- _What this exercise asks_
1. In the text on handling errors in futures, why might a timeout fail to stop a future's work, and what does the text recommend if execution must actually stop? Answer in one to three sentences.
2. Name every numbered error-handling strategy described in the text on future error handling.

╭─ Text provided

Strategy 1: Early Recovery

// Handle errors as soon as they might occur
future = futureNew( () => fetchFromPrimaryAPI() )
    .onError( (error) => {
        writeLog( "Primary API failed, using fallback" );
        return fetchFromFallbackAPI();
    })
    .then( (data) => processData( data ) )
    .onError( (error) => {
        writeLog( "Processing failed" );
        return processedFallback();
    });

Strategy 2: Centralized Error Handling

// Handle all errors at the end of the chain
future = futureNew( () => step1() )
    .then( (result) => step2( result ) )
    .then( (result) => step3( result ) )
    .onError( (error) => {
        writeLog( "Pipeline failed at: " & error.getMessage() );
        return handleAnyError( error );
    });

Strategy 3: Mixed Error Handling

// Combine both approaches for different error types
future = futureNew( () => authenticateUser() )
    .onError( (error) => {
        // Handle auth errors specifically
        if ( error.getMessage().contains( "auth" ) ) {
            return refreshTokenAndRetry();
        }
        throw error; // Re-throw non-auth errors
    })
    .then( (user) => fetchUserData( user ) )
    .then( (data) => processUserData( data ) )
    .onError( (error) => {
        // Handle any remaining errors
        writeLog( "General error: " & error.getMessage() );
        return defaultUserData();
    });

⏱️ Timeout Management

Always remember that timeouts are not guaranteed to stop the execution of the future, they will only stop the waiting for the result. If you need to stop the execution, you need to attach it to an executor that can handle cancellation properly, unless you can listen to interrupts in your code and handle them accordingly.

`orTimeout()` - Timeout with Exception

// Timeout in milliseconds
timeoutFuture = future.orTimeout( 5000 );

// Timeout with time unit
timeoutFuture = future.orTimeout( 30, "seconds" );

`completeOnTimeout()` - Timeout with Default

// Complete with default value on timeout
defaultFuture = future.completeOnTimeout( "timeout value", 5000 );

// With time unit
defaultFuture = future.completeOnTimeout(
    "timeout value",
    10,
    "seconds"
);

🎁 Enhanced Features

🔍 Attempt Results

BoxFutures provide a unique getAsAttempt() method that returns results wrapped in an Attempt object, perfect for functional error handling. To learn more about BoxLang attempts, see BoxLang Attempts.

╰─
╭─ Provided information

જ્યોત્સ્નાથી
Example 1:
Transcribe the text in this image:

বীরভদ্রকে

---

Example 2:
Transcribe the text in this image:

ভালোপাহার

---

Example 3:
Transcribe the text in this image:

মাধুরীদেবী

╰─
╭─ Provided information

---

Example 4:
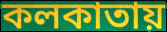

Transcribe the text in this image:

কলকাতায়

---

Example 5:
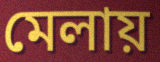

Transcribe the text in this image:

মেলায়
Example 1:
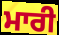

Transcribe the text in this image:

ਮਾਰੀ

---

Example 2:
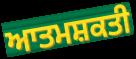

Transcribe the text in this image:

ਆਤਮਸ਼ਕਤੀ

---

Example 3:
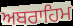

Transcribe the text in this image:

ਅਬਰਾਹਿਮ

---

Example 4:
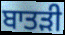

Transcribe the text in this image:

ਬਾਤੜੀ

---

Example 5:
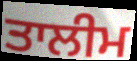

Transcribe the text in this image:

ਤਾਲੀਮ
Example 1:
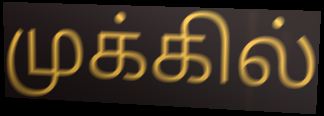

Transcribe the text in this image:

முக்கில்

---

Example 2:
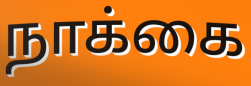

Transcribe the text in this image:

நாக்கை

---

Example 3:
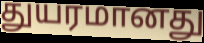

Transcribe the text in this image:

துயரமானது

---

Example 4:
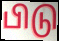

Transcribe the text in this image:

╰─

- _Written answers_
1. A timeout only stops the waiting for the result, not the execution of the future itself. To stop execution, the future should be attached to an executor that handles cancellation properly, unless the code can listen for interrupts and handle them.

2.
1. Early Recovery
2. Centralized Error Handling
3. Mixed Error Handling